Réforme fiscale des entreprises: un investissement dans notre prospérité

lundi, 07.05.2018

Bernard Rüeger*

Bernard Ruëger, vice-président d'Economiesuisse.

Le PF17, dont le Parlement se saisira lors de la session d’été, est un investissement dans notre prospérité future. La réforme aura certes un coût dans un premier temps, mais qui sera compensé à moyen terme. La réforme vise en effet à maintenir l’attractivité fiscale de notre pays une fois que les régimes fiscaux spéciaux auront été abolis et, en même temps – comme ce fut le cas par le passé – garantir d’importantes recettes pour les collectivités.

Une remarque préliminaire s’impose: les situations sont très différentes d’un canton à l’autre, selon la structure économique, le taux d’imposition actuel et futur, la part des sociétés à régime spécial et l’utilisation envisagée des nouveaux outils fiscaux. Il est donc un peu délicat, mais nécessaire toutefois, d’exprimer quelques généralités.

On peut ainsi affirmer que l’imposition baissera pour une grande partie des entreprises (locales ou suisses pour simplifier), alors qu’elle augmentera pour celles qui ont des régimes spéciaux.
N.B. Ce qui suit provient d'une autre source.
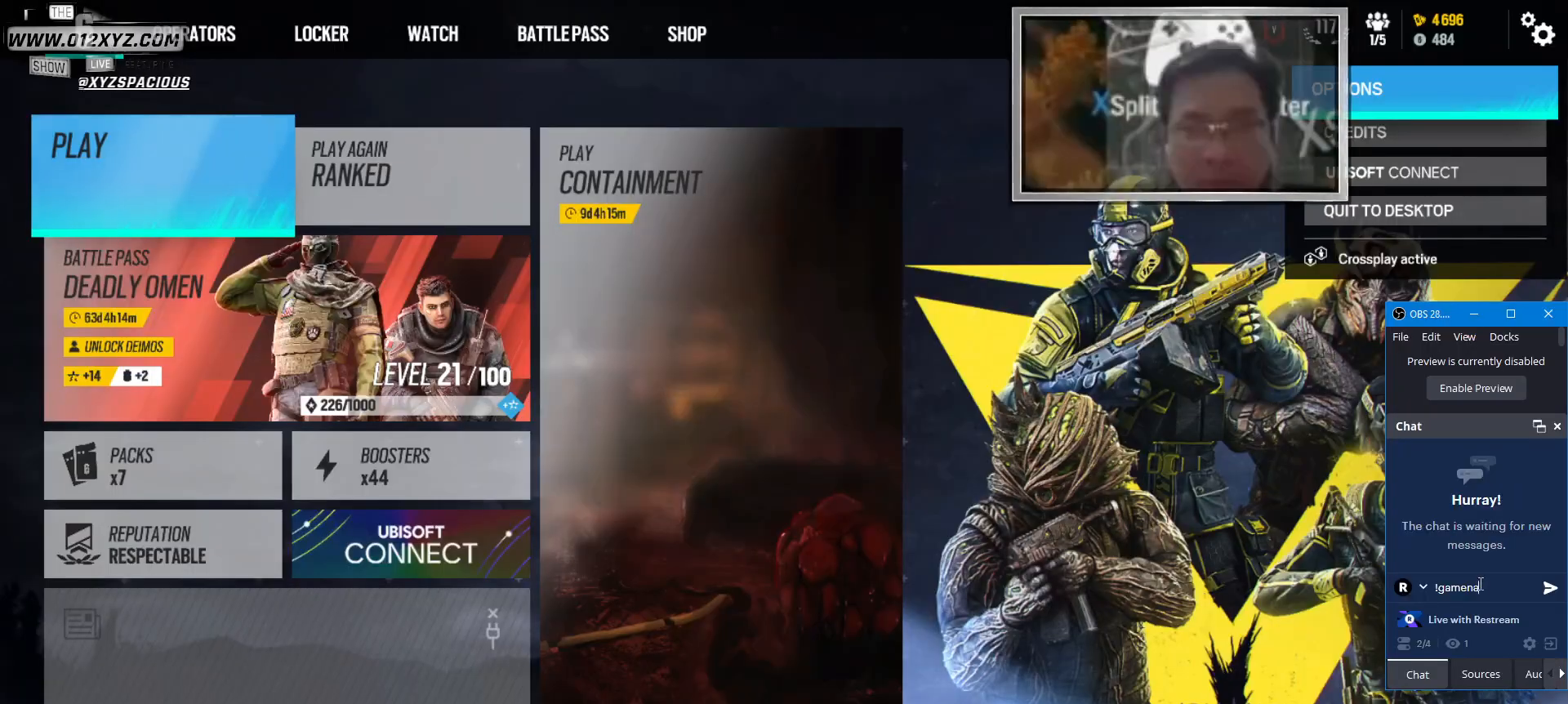
{"keys": [], "mouse": [], "events": [[200, "e", "down"], [300, "e", "up"]]}
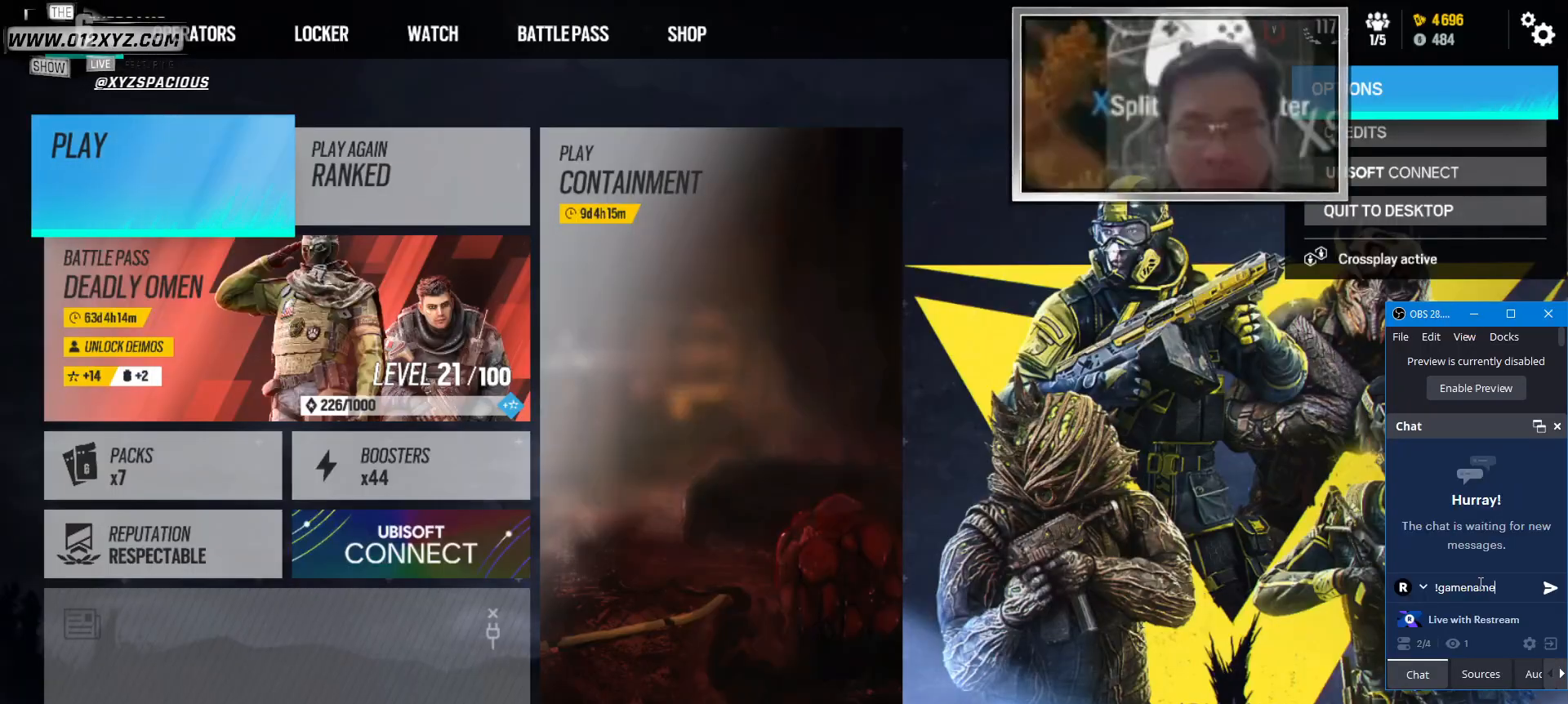
{"keys": [], "mouse": [], "events": []}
On peut se demander d’ailleurs pourquoi les sociétés internationales acceptent que leurs régimes particuliers soient abolis et que leur charge fiscale augmente. 

La fin des régimes spéciaux

La raison est double: d’une part les taux d’imposition resteront attractifs en comparaison avec l’étranger, d’autre part les régimes spéciaux ne sont plus acceptés au niveau international et leur maintien pourrait entraîner des mesures de rétorsion.

Sur l’ensemble de la Suisse, le niveau d’imposition ordinaire des bénéfices passera de 19,5% en moyenne à 14,3%. Les nouveaux instruments spéciaux, comme la patent box et la déduction des dépenses de R&D, feront encore baisser l’imposition effective des entreprises à 12,8%. Cette baisse peut apparaître considérable au premier regard, mais ce n’est pas le cas. En effet, le taux d’imposition moyen effectif avoisine déjà les 14,1%, du fait que les entreprises avec une imposition spéciale paient beaucoup moins que le taux ordinaire.

Globalement toujours, le coût de ces adaptations ne dépassera pas 1% des recettes totales des collectivités. On se rappellera, malgré les critiques permanentes dont elles ont fait l’objet, que les deux réformes fiscales précédentes se sont traduites au fil du temps par une hausse des recettes fiscales; les comptes de la Confédération en témoignent. Si le PF17 aura donc un coût de départ, il rapportera par la suite. Il faut espérer qu’à l’instar des Vaudois, les autres Confédérés accepteront cet investissement.

Pour les entreprises, et tout spécialement les PME, comme pour les personnes physiques, la réforme n’est pas une menace. Sa priorité consiste à préserver l’attractivité de notre pays pour des sociétés internationales. Celles-ci sont non seulement des employeurs importants, mais aussi des clientes de l’économie locale et des contributrices de poids pour le fisc. 

Si la Suisse réussit à tenir son rang dans une concurrence internationale qui se durcit, ces contributions seront préservées et toute la société en bénéficiera. 

Il faudra bien sûr, et c’est le nœud du problème, que le Parlement ficelle les bons compromis. Les entreprises sont, pour leur part, prêtes à continuer à investir, à se développer et à créer des emplois.